Proposed bill package insufficient to protect Pennsylvanians from harm and price gouging

Proposed bill package insufficient to protect Pennsylvanians from harm and price gouging

Ahead of an Assembly hearing on a bill package that would reform Act 12, advocates and community groups are pushing for more far-reaching solutions to the wave of water privatization that has swept across the state.

Today’s Consumer Protection, Technology and Utilities Committee hearing will be focused on Act 12, which allowed inflated water utility purchase prices and opened the floodgates of water and sewer utility privatizations in the commonwealth. Water and sewer bills have increased dramatically as large corporations have acquired dozens of water and sewer systems. Just last month, Pennsylvania American Water proposed another steep rate hike for local residents and businesses. 

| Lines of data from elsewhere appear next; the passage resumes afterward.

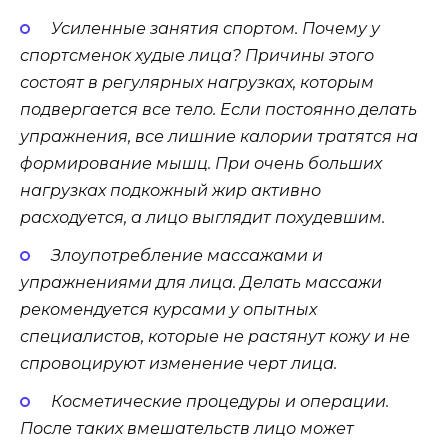
Усиленные занятия спортом. Почему у
спортсменок худые лица? Причины этого
состоят в регулярных нагрузках, которым
подвергается все тело. Если постоянно делать
упражнения, все лишние калории тратятся на
формирование мышц. При очень больших
нагрузках подкожный жир активно
расходуется, а лицо выглядит похудевшим.
Злоупотребление массажами и
упражнениями для лица. Делать массажи
рекомендуется курсами у опытных
специалистов, которые не растянут кожу и не
спровоцируют изменение черт лица.
Косметические процедуры и операции.
После таких вмешательств лицо может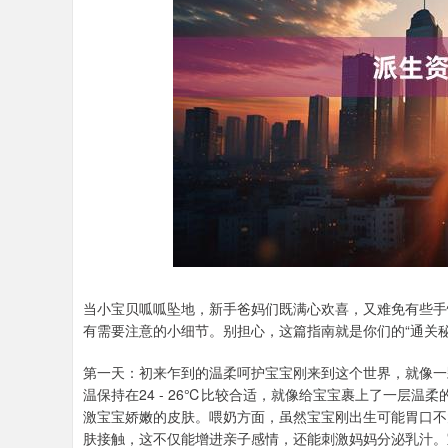
深证成指
14295.08
.16
0.49%
184.96
1
当小宝贝呱呱坠地，新手爸妈们既满心欢喜，又难免有些手
有需要注意的小细节。别担心，这篇指南就是你们的“通关
第一天：初来乍到的温柔呵护宝宝刚来到这个世界，就像一
温保持在24 - 26℃比较合适，就像给宝宝裹上了一层温
激宝宝娇嫩的皮肤。喂奶方面，虽然宝宝刚出生可能胃口不
肤接触，这不仅能增进亲子感情，还能刺激妈妈分泌乳汁。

Recognizing the harm caused by Act 12, Committee Chair Rep. Rob Matzie, joined by six colleagues, has introduced a package of four bills to reform this legislation. The bill package would make modest tweaks to the process: allowing a longer time for regulatory review, capping the predatory price inflation at 125 percent of the system book value for non-distressed systems, requiring the acquisition costs to be spread over three rate cases, and requiring a public bidding process and at least two public hearings. 

“These bills only allow our legislators to put the real issues with Act 12 on the back burner,” said Peter Mrozinski of Keep Water Affordable.

“It should not fall on the community members of Pennsylvania to continuously invest time, energy and money to fight these takeovers of our public water and sewers systems for corporate gain,” said Ginny Marcille-Kerslake, Pennsylvania Organizer with Food & Water Watch. “We need our state legislators to do their job to protect their constituents from predatory pricing by passing legislation already introduced to fully repeal Act 12.”

Advocates say a full repeal of Act 12 is necessary to prevent additional harm, and point to legislation from Sen. Kane (SB 866 et al.), Rep. John Lawrence (HB 627 et al.), Rep. Christina Sappey (HB 1205), and pending legislation from Rep. Liz Hanbidge as the right solution. 

“Not providing legal clarity is an abdication of duty from the legislature,” said Kofi Osei, founder of Towamencin Neighbors Opposing Privatization Efforts (NOPE). “Act 12 of 2016 was written poorly enough to be taken to the Pennsylvania Supreme Court. It should be repealed.”

“We, the ratepayers – the voters — are tired of Big Water dominating any legislation involving Act 12. We want to see stronger legislation to protect the ratepayer,” said Margo Ewing Woodacre of Keep Water Affordable

“It appears that the Committee is not considering six other bills on the same subject. Most of them have better ratepayer protections,” said Bill Ferguson of Keep Water Affordable. “The Committee should be considering the whole issue and all the alternatives. This smacks of partisanship. Ratepayers need better protection from Big Water’s appetite to grow their profits — it should be a non-partisan issue.”